Pain management of dementia patients worse in service homes than in institutions
Background
In Finland, institutional long-term care is rapidly decreasing, due to elderly care legislation that came into force in 2013. Those older people who cannot live at home any more move to service homes, where resident-to-nurse ratios and skill mix are lower than in long-term care facilities (LTCFs). We investigated outcomes of pain management in residents with advanced dementia in service homes and compared them to similar residents in LTCFs.
Methods
From the national RAI database, in the Institute of Health and Welfare, we extracted a sample of 3735 residents residing in either service houses (n = 2256) or LTCFs (n = 1478) between October 1st 2015 and March 31st 2016. These individuals were aged 65 or over and suffered from advanced dementia together with functional decline. This sample originated from 102 municipalities and 978 units. In addition to age and sex, the sample included diagnoses, health status, pain, and symptoms often seen in people with advanced dementia and pain, e.g. anxiety, depression and behavioural problems.
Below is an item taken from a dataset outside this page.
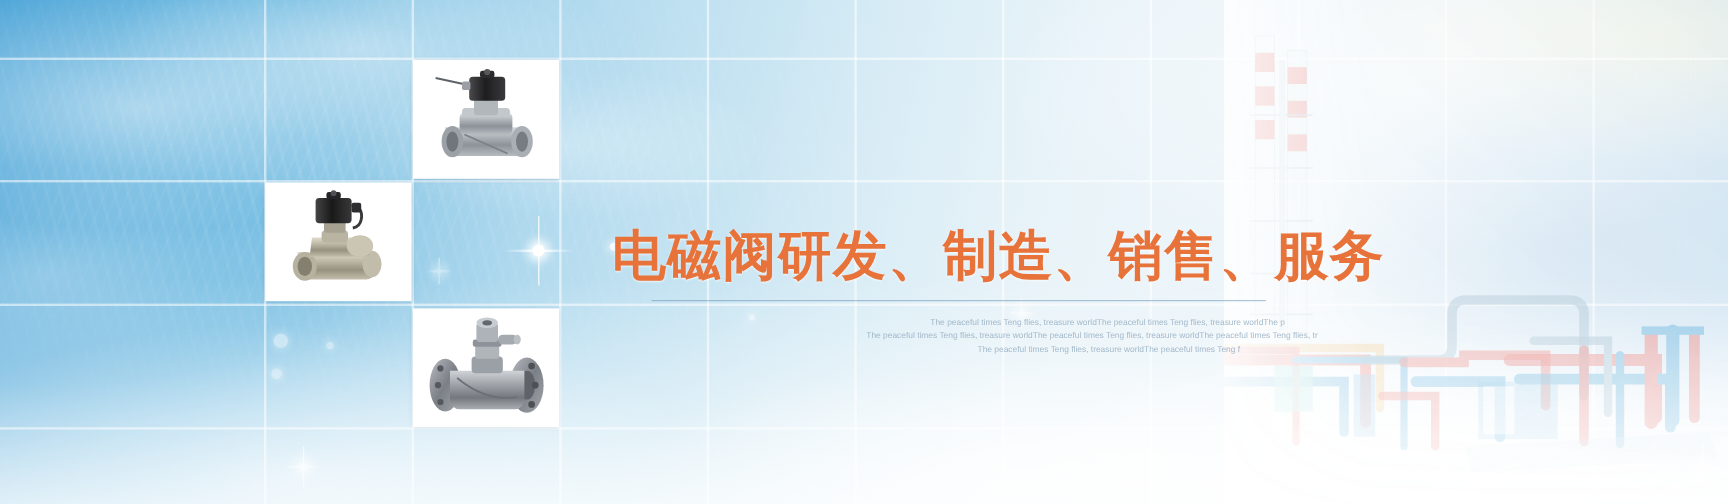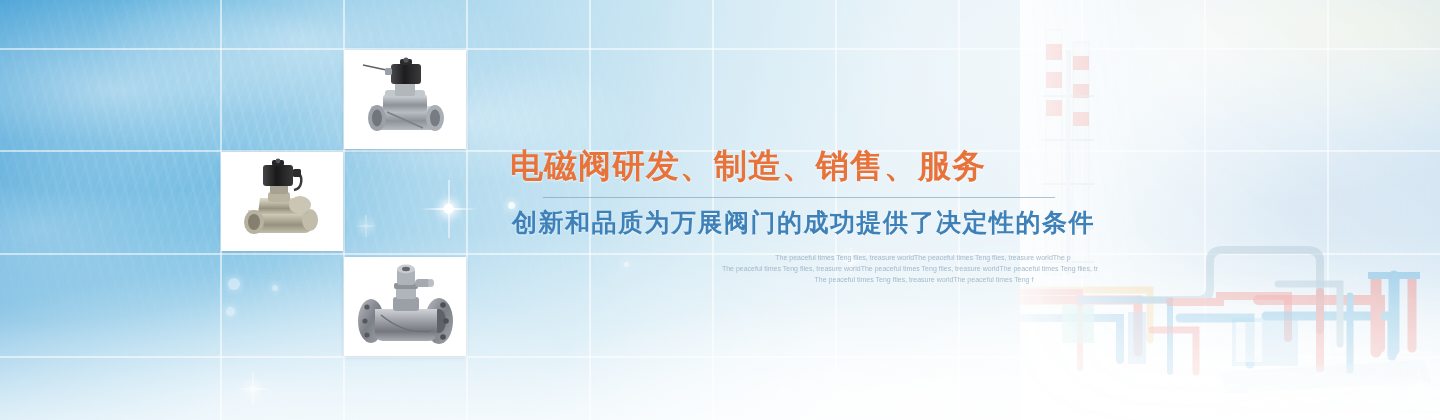"电磁阀研发、制造、销售、服务" .headline { font-size: 33px -> 45px; margin-top: none -> 40px }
Furthermore, use of pain medications and acute care services was recorded. To test the associations, Chi square tests and logistic regression analyses were used.
Results
Residents in the service homes expressed significantly more often pain, depression, anxiety, crying, delusions, hallucinations, decreased social interaction, withdrawal, and behavioural problems (e.g. aggression, socially inappropriate behaviours and resisting care) than residents residing in LTCFs. Moreover, the health status of the residents in service homes was more often unstable with symptoms such as oedema, and dyspnoea. The use of acute care services in service home residents was more than double compared to the residents in LTCFs. Use of pain medications was common. However, in the service homes, use of particularly strong opioids was lower than in LTCFs.
Conclusions
Lower resident-to-nurse ratios and skill mix may save money in service homes. However, this is accompanied by a disproportionate shift of the cost burden to acute care and at the same time leads to suffering of the most vulnerable residents.